• _WORK REQUIRED_
Please give the entries again in full and exactly, without any picture.

• _SOURCE INFORMATION_
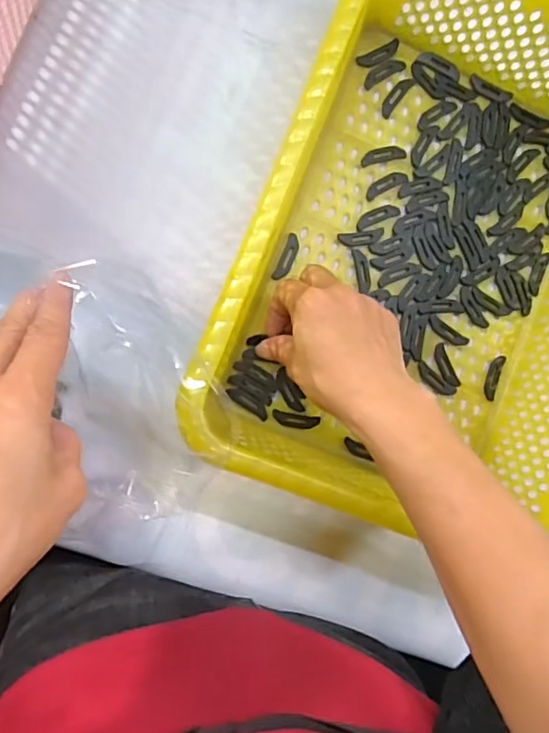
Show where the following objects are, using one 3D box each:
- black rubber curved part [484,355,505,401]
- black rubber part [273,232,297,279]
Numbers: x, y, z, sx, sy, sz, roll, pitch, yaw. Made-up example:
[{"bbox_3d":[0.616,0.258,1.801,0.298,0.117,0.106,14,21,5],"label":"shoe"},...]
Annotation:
[{"bbox_3d":[0.169,0.009,0.447,0.012,0.004,0.035,18,89,-9],"label":"black rubber curved part"},{"bbox_3d":[0.009,-0.079,0.426,0.010,0.004,0.036,23,88,-8],"label":"black rubber part"}]

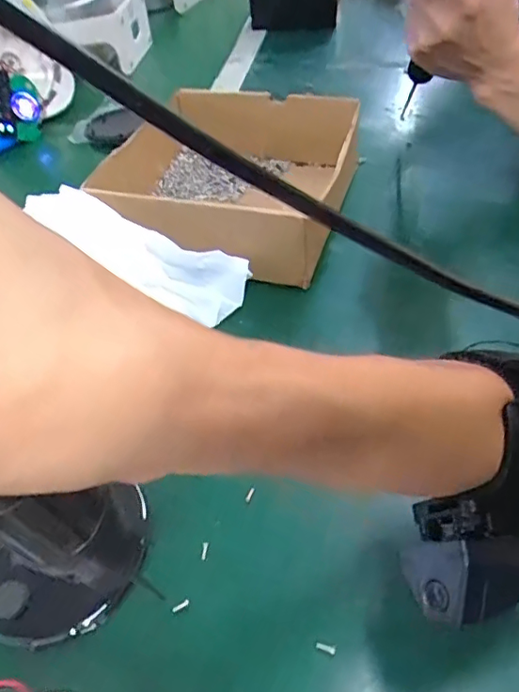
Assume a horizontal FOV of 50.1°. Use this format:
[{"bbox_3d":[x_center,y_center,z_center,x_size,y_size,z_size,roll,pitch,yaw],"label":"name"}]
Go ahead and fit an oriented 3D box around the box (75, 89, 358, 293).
[{"bbox_3d":[-0.028,-0.152,0.514,0.199,0.075,0.215,9,48,15],"label":"box"}]

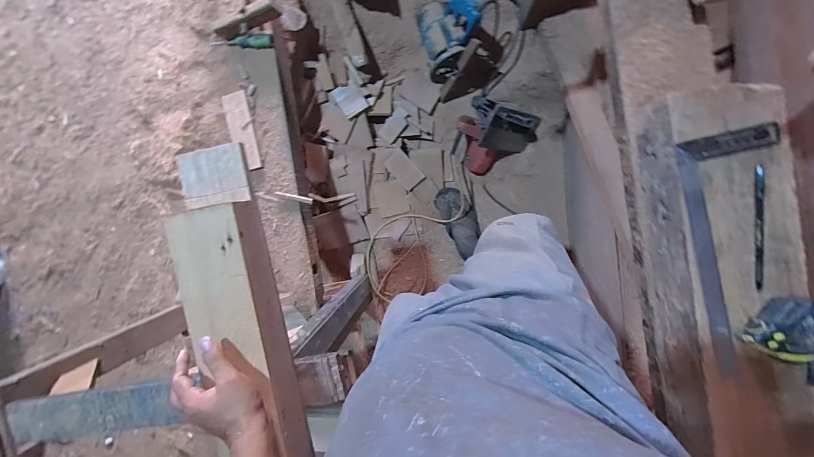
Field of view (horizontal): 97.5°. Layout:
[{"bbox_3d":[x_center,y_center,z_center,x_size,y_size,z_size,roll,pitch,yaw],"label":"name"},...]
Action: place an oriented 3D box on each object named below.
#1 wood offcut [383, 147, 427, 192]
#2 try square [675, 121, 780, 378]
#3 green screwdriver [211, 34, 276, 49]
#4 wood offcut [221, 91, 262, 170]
[{"bbox_3d":[-0.008,-0.205,1.251,0.136,0.018,0.080,44,120,-15],"label":"wood offcut"},{"bbox_3d":[0.436,0.029,0.453,0.126,0.018,0.304,-11,95,8],"label":"try square"},{"bbox_3d":[-0.445,-0.498,0.952,0.196,0.035,0.035,5,96,13],"label":"green screwdriver"},{"bbox_3d":[-0.465,-0.273,1.003,0.075,0.015,0.219,-9,95,8],"label":"wood offcut"}]

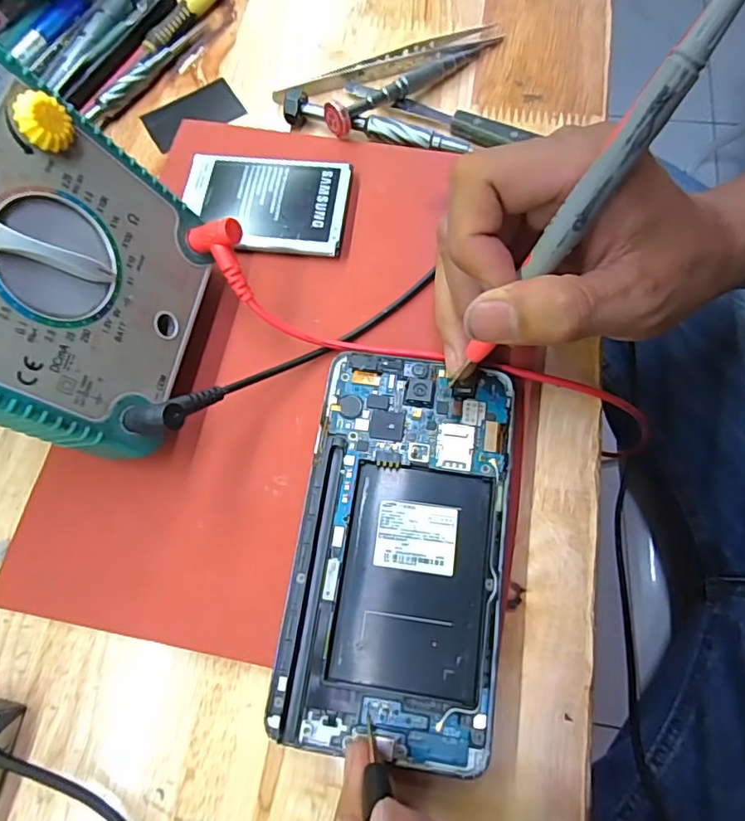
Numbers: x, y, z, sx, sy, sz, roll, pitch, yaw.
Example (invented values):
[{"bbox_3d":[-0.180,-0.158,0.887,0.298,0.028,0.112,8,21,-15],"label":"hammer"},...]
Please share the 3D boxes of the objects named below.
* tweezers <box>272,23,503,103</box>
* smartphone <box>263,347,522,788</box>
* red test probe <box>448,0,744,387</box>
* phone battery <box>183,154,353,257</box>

• _COMPLETED TASK_
Show where the following objects are, using one 3D box each:
- black rubber curved part [484,355,505,401]
- black rubber part [273,232,297,279]
Numbers: x, y, z, sx, sy, sz, roll, pitch, yaw. Made-up example:
[{"bbox_3d":[0.616,0.258,1.801,0.298,0.117,0.106,14,21,5],"label":"shoe"},...]
Annotation:
[{"bbox_3d":[0.169,0.009,0.447,0.012,0.004,0.035,18,89,-9],"label":"black rubber curved part"},{"bbox_3d":[0.009,-0.079,0.426,0.010,0.004,0.036,23,88,-8],"label":"black rubber part"}]

Assume a horizontal FOV of 50.1°. Use this format:
[{"bbox_3d":[x_center,y_center,z_center,x_size,y_size,z_size,roll,pitch,yaw],"label":"name"}]
Go ahead and fit an oriented 3D box around the box (75, 89, 358, 293).
[{"bbox_3d":[-0.028,-0.152,0.514,0.199,0.075,0.215,9,48,15],"label":"box"}]

Field of view (horizontal): 97.5°. Layout:
[{"bbox_3d":[x_center,y_center,z_center,x_size,y_size,z_size,roll,pitch,yaw],"label":"name"},...]
Action: place an oriented 3D box on each object named below.
#1 wood offcut [383, 147, 427, 192]
#2 try square [675, 121, 780, 378]
#3 green screwdriver [211, 34, 276, 49]
#4 wood offcut [221, 91, 262, 170]
[{"bbox_3d":[-0.008,-0.205,1.251,0.136,0.018,0.080,44,120,-15],"label":"wood offcut"},{"bbox_3d":[0.436,0.029,0.453,0.126,0.018,0.304,-11,95,8],"label":"try square"},{"bbox_3d":[-0.445,-0.498,0.952,0.196,0.035,0.035,5,96,13],"label":"green screwdriver"},{"bbox_3d":[-0.465,-0.273,1.003,0.075,0.015,0.219,-9,95,8],"label":"wood offcut"}]

Numbers: x, y, z, sx, sy, sz, roll, pitch, yaw.
Example (invented values):
[{"bbox_3d":[-0.180,-0.158,0.887,0.298,0.028,0.112,8,21,-15],"label":"hammer"},...]
Please share the 3D boxes of the objects named below.
* tweezers <box>272,23,503,103</box>
* smartphone <box>263,347,522,788</box>
* red test probe <box>448,0,744,387</box>
* phone battery <box>183,154,353,257</box>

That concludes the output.